- **Required work**
a – Answer each of these from the Chapter 14 summary:
(i) Where is the King's tent?
(ii) What premise does Arthur decide is irrefutable?
(iii) What is the name of the small boy who enters to take a note to the bishop?
b – From the Chapter 14 summary, quote the passage starting with "His thought processes" and going on through "their wicked impulses.".
c – List every achievement the Chapter 14 summary says Arthur looks back on over his life.

- **Provided passage**
Chapter 14 / Summary and Notes
The King is in his tent at Salisbury, exhausted and prone on his bed. The author lists all of the factors working against Arthur to emphasize
the mood of prevailing evil and despair: all of the Good, the Right, for which Arthur worked has been destroyed, and as an old man he has only
evil to contend with.
Arthur wonders whether he had been wrong in asking men to work for good, but he decides that his first premise - that men are basically decent
- is irrefutable. The King looks back over his life (the reader can understand here that he is near death), and his achievements with the Round
Table, the Holy Grail, and the invention of Justice, and is bewildered by his inability to surmount evil.
He wonders finally whether man is naturally evil, or, even worse, whether man was neither good nor bad, but simply reflexive, like an ant. If that is
the case, then war is necessary to ensure survival of the fittest - a Malthusian proposition.
His thought processes are circular: he wonders then: why do men fight? He wonders whether it is evil leaders who lead antlike populations to
war or whether the population chooses leaders to fulfill their wicked impulses.
Furthermore, he ponders the presence of the past in this particular feud: would this war have happened without the anger because of the
Orkney vengeance?
And then there is the problem of possession: do men fight because of the have and have-nots?
BOOK FOUR - THE CANDLE IN THE WIND
Chapter 14 / Summary and Notes
For any student writing a paper on theme, this chapter, in conjunction with chapters 2 through 4 of Book Two are invaluable. White is trying to
explain the nature and prevalence of war, and while he has no answer, his ideas are fascinating considering their historical context. The
bewilderment of pacifist Europeans during the 30’s as they watched the rise of the Third Reich must have been heartbreaking, and White - not
knowing how World War II will turn out, of course - is attempting to relay this mood to the modern reader.
He cannot definitively say why we continue to fight, and why peace seems to be a failing proposition, but the struggle for peace, and the
despair that accompanies its failure is relevant, constant, and worthy. Arthur is the personification of the struggle, once and for all time: the
once and future king.
Arthur summons a page, and a small boy enters to take a note to the bishop. Arthur suddenly calls the boy back, and asks him his name - he is
Tom of Warwick. Arthur interrogates him further, and Tom of Warwick expresses his desire to kill and fight nobly in this battle.

- **Information provided**
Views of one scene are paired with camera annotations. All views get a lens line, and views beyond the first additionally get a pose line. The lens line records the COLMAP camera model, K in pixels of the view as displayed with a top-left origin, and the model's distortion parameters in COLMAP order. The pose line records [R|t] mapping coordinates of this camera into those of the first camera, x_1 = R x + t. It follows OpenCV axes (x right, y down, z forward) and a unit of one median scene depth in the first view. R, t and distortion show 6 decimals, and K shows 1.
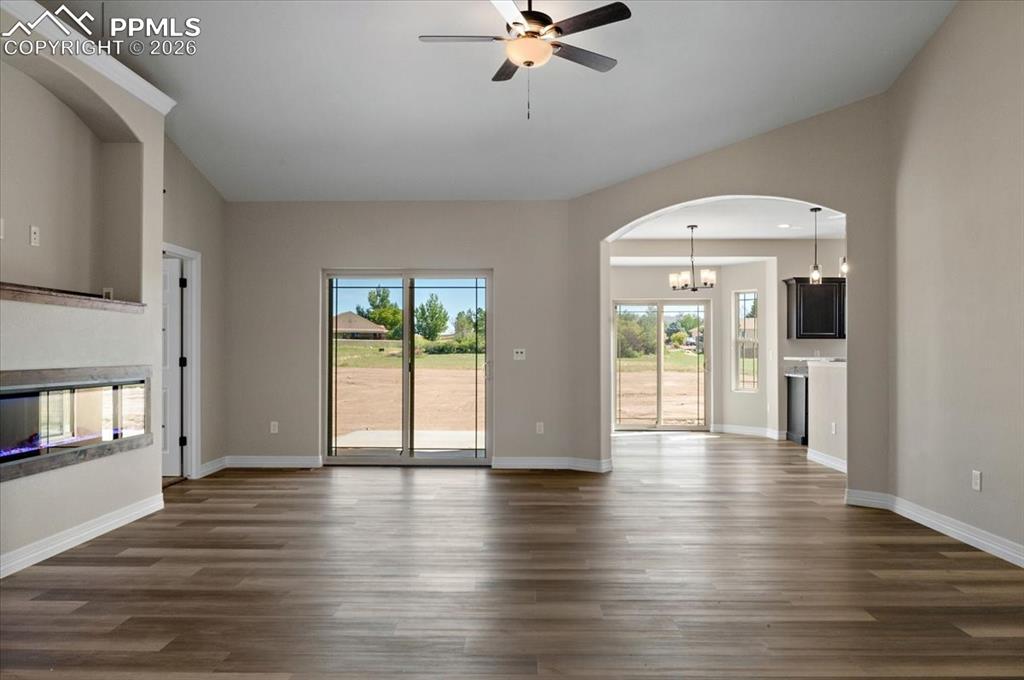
lens RADIAL K [[710.1, 0, 506.9], [0, 710.1, 346.8], [0, 0, 1]] dist [-0.009134, -0.004413]
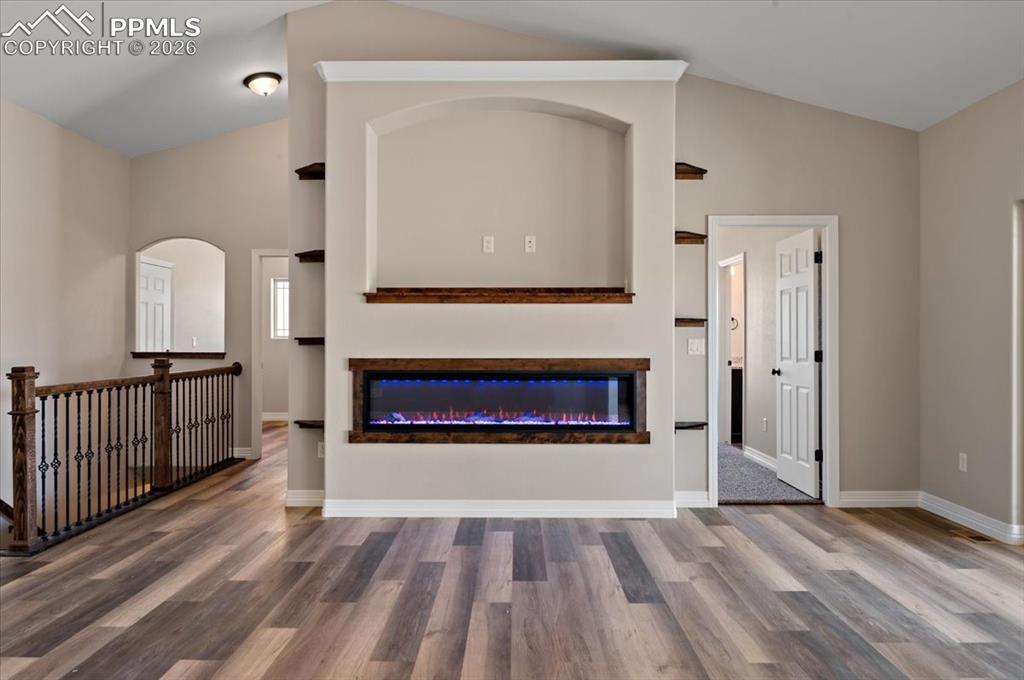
lens RADIAL K [[698.7, 0, 510.1], [0, 698.7, 334.6], [0, 0, 1]] dist [-0.020529, 0.004055]
pose [[0.001816, -0.006099, -0.999980, 0.290572], [0.005666, 0.999965, -0.006089, -0.000269], [0.999982, -0.005655, 0.001851, 0.574801]]
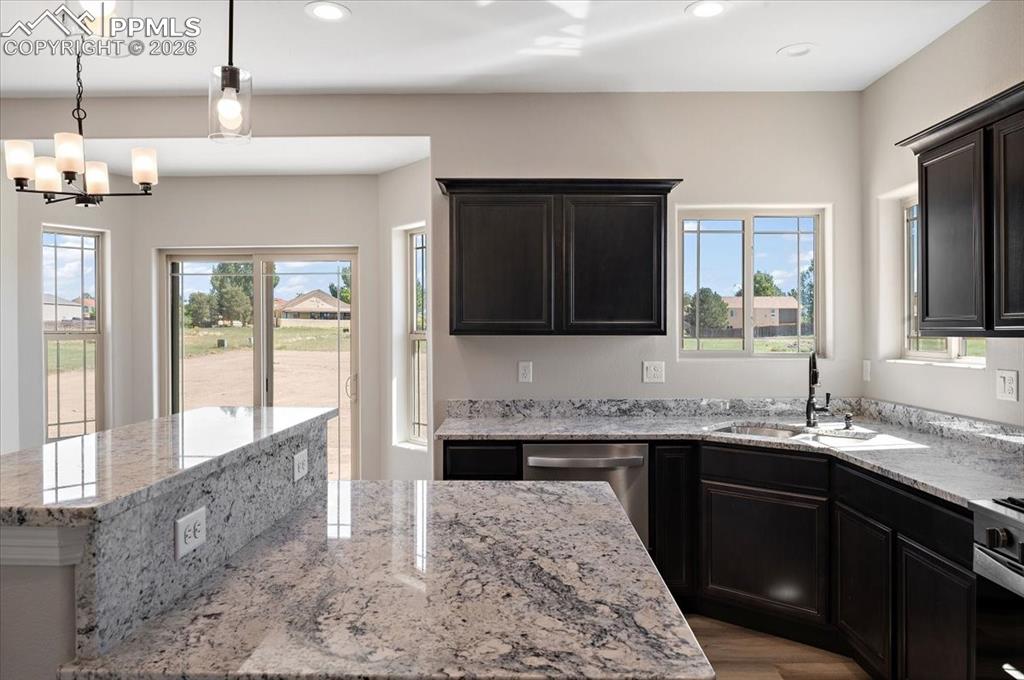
lens RADIAL K [[710.1, 0, 518.9], [0, 710.1, 336.9], [0, 0, 1]] dist [-0.009134, -0.004413]
pose [[0.999967, -0.001228, 0.008041, 0.545205], [0.001103, 0.999879, 0.015548, -0.020004], [-0.008059, -0.015539, 0.999847, 0.739639]]
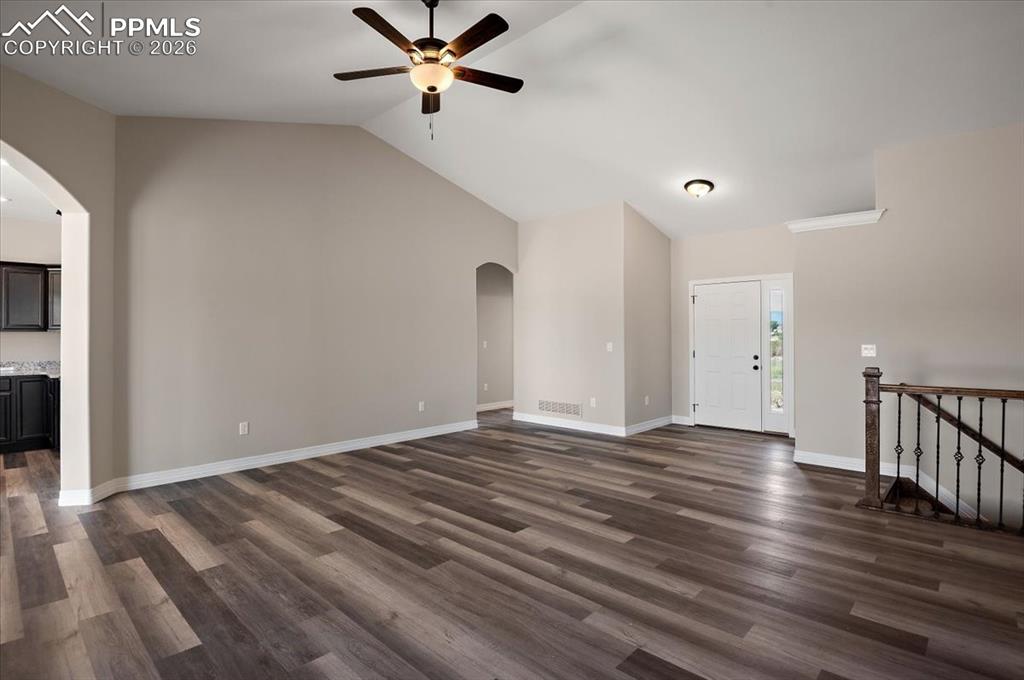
lens RADIAL K [[496.6, 0, 519.3], [0, 496.6, 340.4], [0, 0, 1]] dist [-0.022936, -0.000450]
pose [[-0.752806, -0.006708, 0.658209, -0.314771], [-0.004734, 0.999977, 0.004777, -0.010717], [-0.658226, 0.000480, -0.752820, 0.830083]]
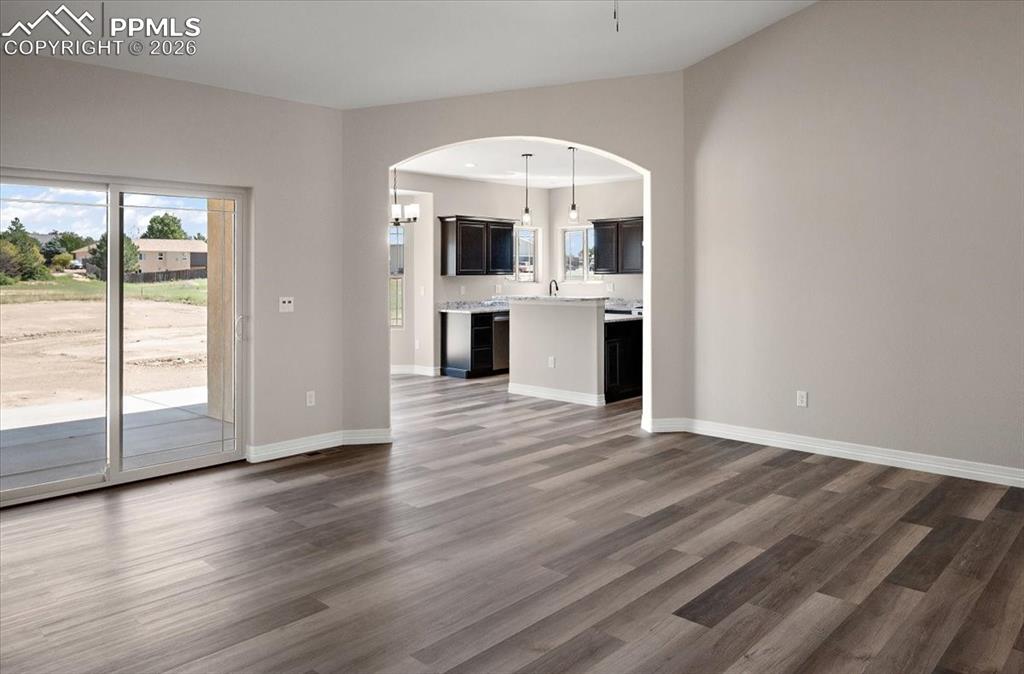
lens RADIAL K [[720.1, 0, 511.1], [0, 720.1, 267.5], [0, 0, 1]] dist [-0.004616, -0.016619]
pose [[0.674587, -0.000666, 0.738195, -0.372998], [0.001807, 0.999998, -0.000749, -0.026769], [-0.738193, 0.001839, 0.674587, 0.297608]]
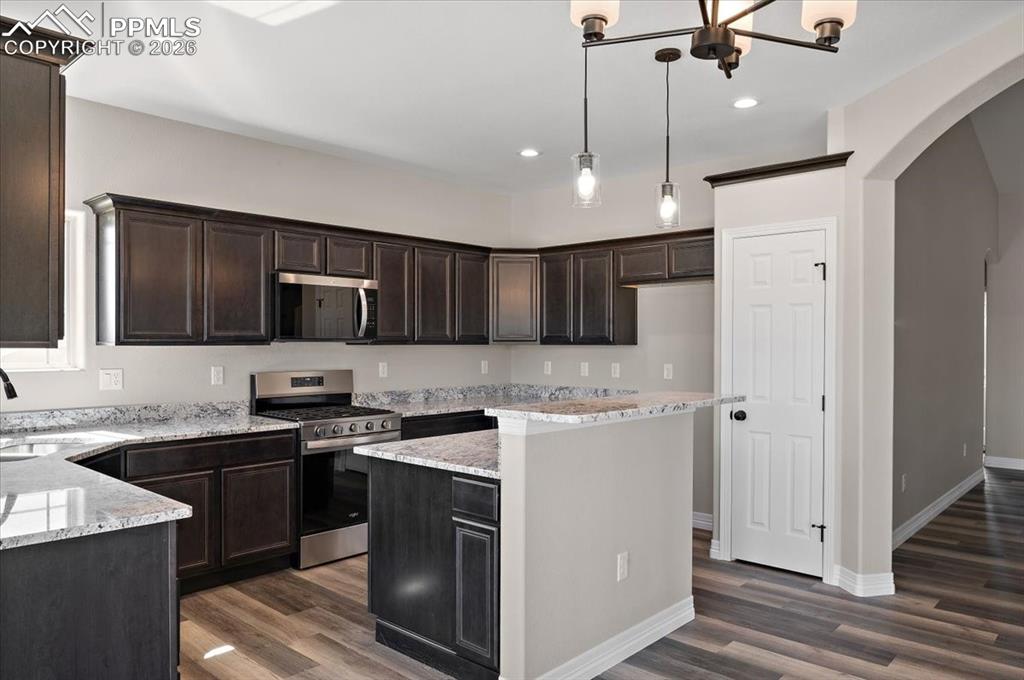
lens RADIAL K [[710.1, 0, 492.7], [0, 710.1, 354.5], [0, 0, 1]] dist [-0.009134, -0.004413]
pose [[-0.743839, -0.011252, 0.668264, 0.228531], [-0.006282, 0.999932, 0.009845, -0.014518], [-0.668329, 0.003125, -0.743859, 1.315958]]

- **Solutions to each task**
a –
(i) At Salisbury.
(ii) That men are basically decent.
(iii) Tom of Warwick.

b –
His thought processes are circular: he wonders then: why do men fight? He wonders whether it is evil leaders who lead antlike populations to
war or whether the population chooses leaders to fulfill their wicked impulses.

c –
- The Round Table
- The Holy Grail
- The invention of Justice